Task objective ▸ Keep the pictures out. Copy every line of the listing exactly.

Collected material ▸
+---+
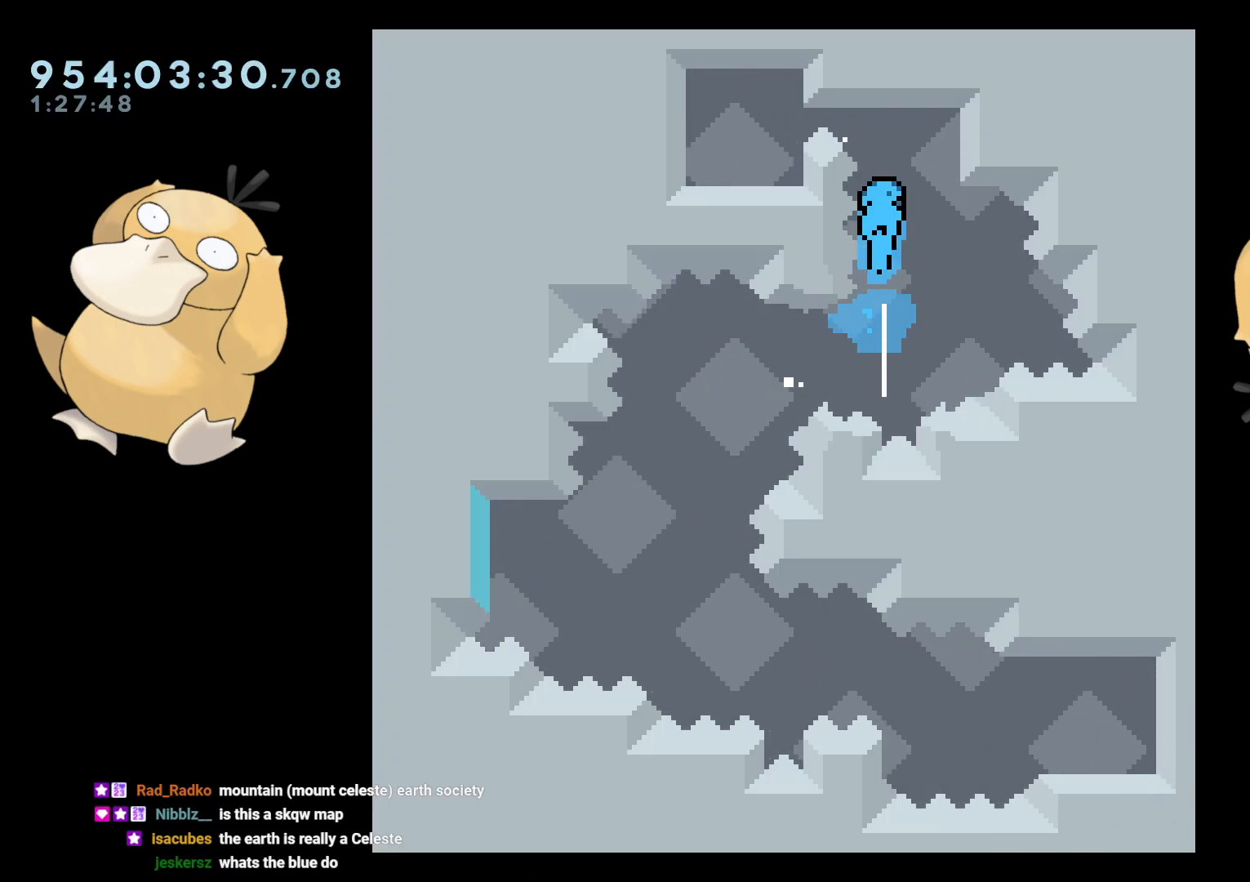
{"buttons": ["L2", "DPAD_LEFT"], "left_stick": "center", "right_stick": "center", "events": [[17, "DPAD_LEFT", "down"], [183, "DPAD_UP", "up"]]}
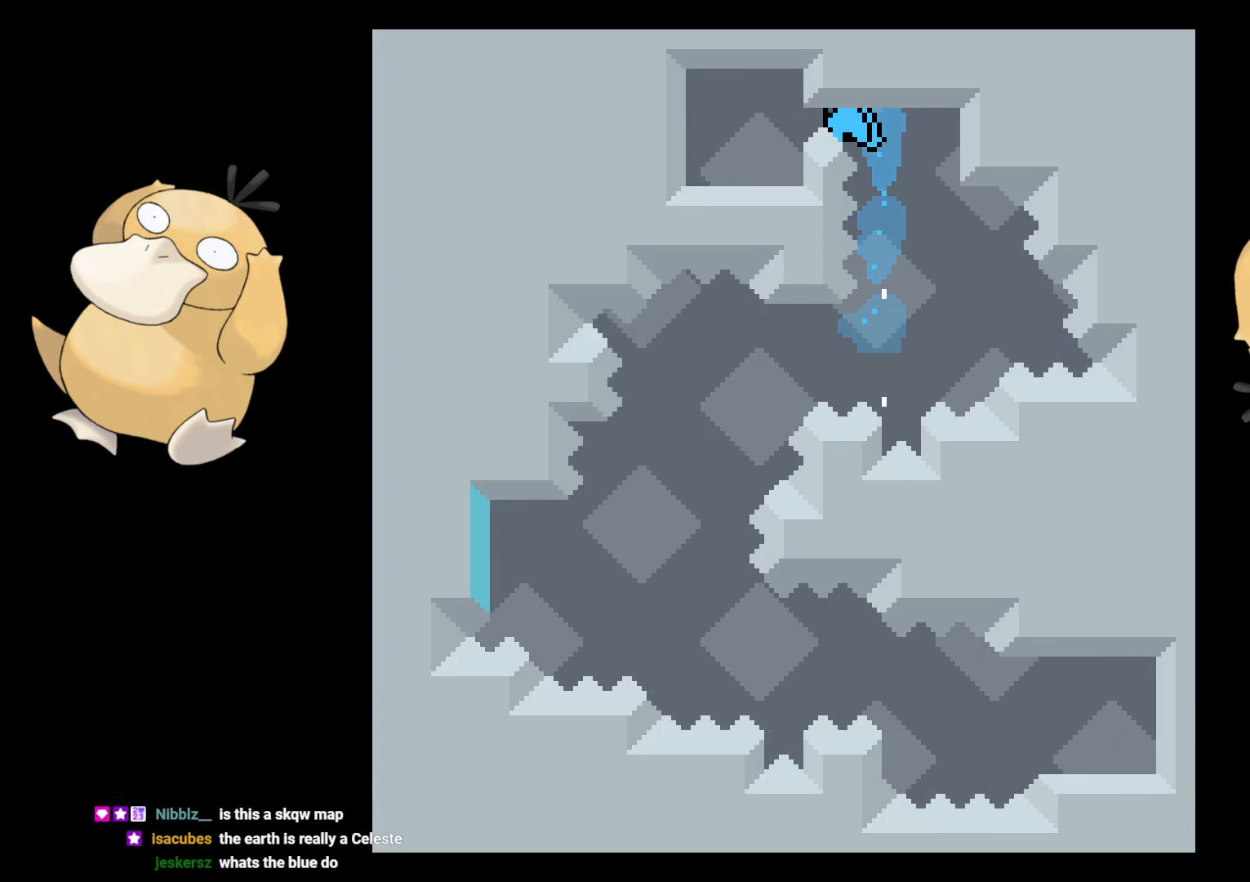
{"buttons": ["L2", "DPAD_UP", "DPAD_LEFT"], "left_stick": "center", "right_stick": "center", "events": [[500, "DPAD_UP", "down"]]}
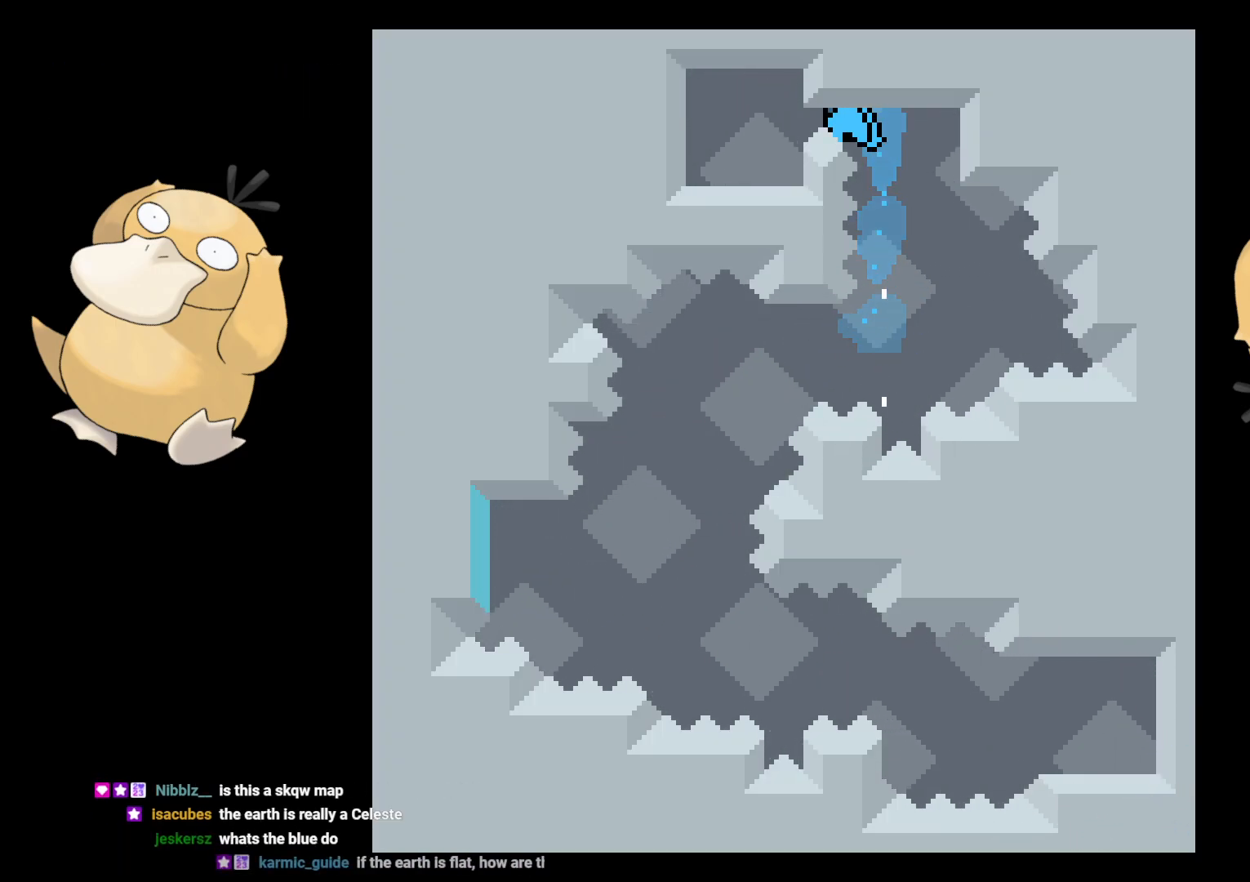
{"buttons": ["A", "L2"], "left_stick": "center", "right_stick": "center", "events": [[33, "DPAD_UP", "up"], [50, "B", "down"], [83, "DPAD_UP", "down"], [167, "DPAD_UP", "up"], [217, "DPAD_UP", "down"], [250, "R2", "down"], [367, "R2", "up"], [433, "A", "down"], [433, "B", "up"], [433, "DPAD_UP", "up"], [483, "DPAD_LEFT", "up"]]}
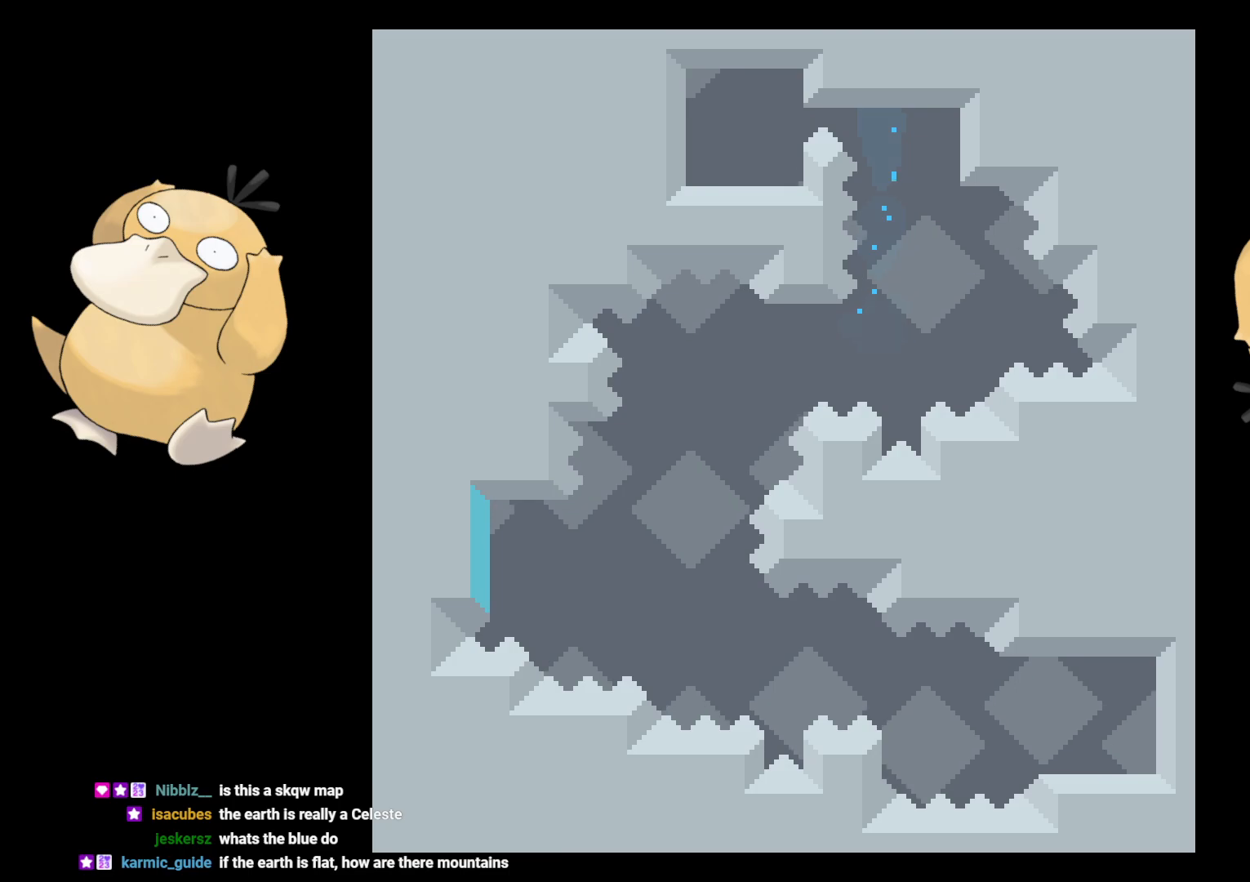
{"buttons": ["L2"], "left_stick": "center", "right_stick": "center", "events": [[33, "A", "up"], [117, "A", "down"], [183, "A", "up"], [183, "L2", "up"], [317, "L2", "down"]]}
+---+
Answer area ▸
{"buttons": ["L2", "DPAD_LEFT"], "left_stick": "center", "right_stick": "center", "events": [[17, "DPAD_LEFT", "down"], [183, "DPAD_UP", "up"]]}
{"buttons": ["L2", "DPAD_UP", "DPAD_LEFT"], "left_stick": "center", "right_stick": "center", "events": [[500, "DPAD_UP", "down"]]}
{"buttons": ["A", "L2"], "left_stick": "center", "right_stick": "center", "events": [[33, "DPAD_UP", "up"], [50, "B", "down"], [83, "DPAD_UP", "down"], [167, "DPAD_UP", "up"], [217, "DPAD_UP", "down"], [250, "R2", "down"], [367, "R2", "up"], [433, "A", "down"], [433, "B", "up"], [433, "DPAD_UP", "up"], [483, "DPAD_LEFT", "up"]]}
{"buttons": ["L2"], "left_stick": "center", "right_stick": "center", "events": [[33, "A", "up"], [117, "A", "down"], [183, "A", "up"], [183, "L2", "up"], [317, "L2", "down"]]}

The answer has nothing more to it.